Texto del documento -

Fondos Mutuos
En Latinoamérica "no hay casos de un enfermo gravísimo como hubiéramos tenido hace 20 años en una crisis", afirma el boliviano Enrique García, presidente de la Corporación Andina de Fomento (CAF), uno de los principales bancos de desarrollo que operan en la región. Tras casi dos décadas a cargo del organismo multilateral, el directivo destaca la mejor posición macroeconómica en que la región enfrenta la recesión mundial.
Pero advierte que hay riesgos. Los países latinoamericanos necesitarán financiamiento internacional y tendrán que competir por éste con los desarrollados.
-¿Cuáles son los requerimientos de capital en la región?
"El ahorro interno es relativamente bajo en América Latina para alcanzar los niveles de inversión que requiere la región si se busca retomar un crecimiento de 4 o 5%. Esta brecha representa en promedio unos US$ 150 mil millones netos anuales de recursos. Países que están haciendo políticas contracíclicas, como EE.UU. y Europa, acumulan déficits fiscales y van a tener que financiar su deuda en los mercados internacionales, por lo que van a ser una competencia para la región".
-¿Cómo evalúa la región en el contexto internacional?
"América Latina en términos relativos ha perdido importancia a nivel mundial. Si comparamos tres indicadores de la región con los mismos de hace 25 años, nos damos cuenta. El ingreso per cápita de la región en relación con los países de la OCDE representaba 35% en aquella época y hoy es 25%. Es decir, estamos más pobres. En comercio, las exportaciones de Latinoamérica constituían el 14% del mundo y hoy esa cifra es la mitad. En relación a la inversión extranjera directa, en términos globales, la región ha sido sustituida por países asiáticos".
-¿En qué otros factores nos hemos quedado atrás?
"El modelo económico de América Latina, en términos generales, no ha cambiado. Sigue siendo una región en la que hay excesiva concentración en pocas exportaciones, muy ligadas al ciclo. Obviamente hay países como Brasil que han avanzado más en su estructura económica, pero en general uno de los desafíos es cómo lograr que las riquezas en recursos naturales se transformen en algo que nos dé un crecimiento sostenido".
"Además, si bien la macroeconomía se puede decir que ha estado bien, América Latina se ha quedado atrasada en términos microeconómicos, con poca inversión en infraestructura y en la parte de la equidad social. Es la región con la peor distribución de la riqueza".
-¿Han tenido mayores requerimientos de fondos por la crisis?
"Sí. En los últimos dos años, ha habido un aumento de un 35 a 40% de créditos. En esta coyuntura, más allá del trabajo normal que son los proyectos a largo plazo, hemos aumentado sustancialmente los recursos de emergencia tanto a los gobiernos como a los sistemas financieros, para poder financiar inclusive lo que normalmente hacen los bancos comerciales, como el comercio".

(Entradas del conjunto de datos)
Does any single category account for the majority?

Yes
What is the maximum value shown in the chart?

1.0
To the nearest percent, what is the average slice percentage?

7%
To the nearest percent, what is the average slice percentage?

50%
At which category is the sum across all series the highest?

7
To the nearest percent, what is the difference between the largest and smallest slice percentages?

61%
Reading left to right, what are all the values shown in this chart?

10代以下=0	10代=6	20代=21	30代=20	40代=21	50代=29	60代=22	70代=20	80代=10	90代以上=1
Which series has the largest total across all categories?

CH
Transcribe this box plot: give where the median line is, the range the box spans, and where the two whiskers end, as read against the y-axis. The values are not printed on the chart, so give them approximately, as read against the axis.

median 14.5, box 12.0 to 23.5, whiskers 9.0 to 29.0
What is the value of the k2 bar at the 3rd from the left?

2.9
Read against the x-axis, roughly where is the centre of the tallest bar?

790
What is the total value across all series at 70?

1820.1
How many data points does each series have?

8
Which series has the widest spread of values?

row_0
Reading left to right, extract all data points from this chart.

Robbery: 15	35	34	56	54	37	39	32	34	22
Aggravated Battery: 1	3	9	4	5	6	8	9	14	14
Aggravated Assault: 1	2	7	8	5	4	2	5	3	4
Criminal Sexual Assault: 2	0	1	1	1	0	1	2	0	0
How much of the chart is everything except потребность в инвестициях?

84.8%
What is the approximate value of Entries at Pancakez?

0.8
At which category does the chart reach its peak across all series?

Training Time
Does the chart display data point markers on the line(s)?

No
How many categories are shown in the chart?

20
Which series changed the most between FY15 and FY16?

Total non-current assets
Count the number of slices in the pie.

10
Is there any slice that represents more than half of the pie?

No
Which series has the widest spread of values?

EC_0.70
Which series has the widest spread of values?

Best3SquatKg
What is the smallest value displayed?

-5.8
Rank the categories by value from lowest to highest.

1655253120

Consigna de trabajo 1 -
Responde estas preguntas según la entrevista:
(a) ¿Qué cargo ocupa Enrique García?
(b) ¿A cuánto equivale en promedio la brecha anual de recursos de la región?
(c) ¿Cuánto han aumentado los créditos en los últimos dos años?
Consigna de trabajo 2 - Copia de la entrevista el fragmento que empieza con "Fondos Mutuos" y continúa hasta "la recesión mundial." inclusive.
Los ítems no cumplen ningún papel aquí.

Resultado 1 -
(a) Es presidente de la Corporación Andina de Fomento (CAF).
(b) Equivale a unos US$ 150 mil millones netos anuales.
(c) Han aumentado entre un 35 y un 40%.

Resultado 2 -
Fondos Mutuos
En Latinoamérica "no hay casos de un enfermo gravísimo como hubiéramos tenido hace 20 años en una crisis", afirma el boliviano Enrique García, presidente de la Corporación Andina de Fomento (CAF), uno de los principales bancos de desarrollo que operan en la región. Tras casi dos décadas a cargo del organismo multilateral, el directivo destaca la mejor posición macroeconómica en que la región enfrenta la recesión mundial.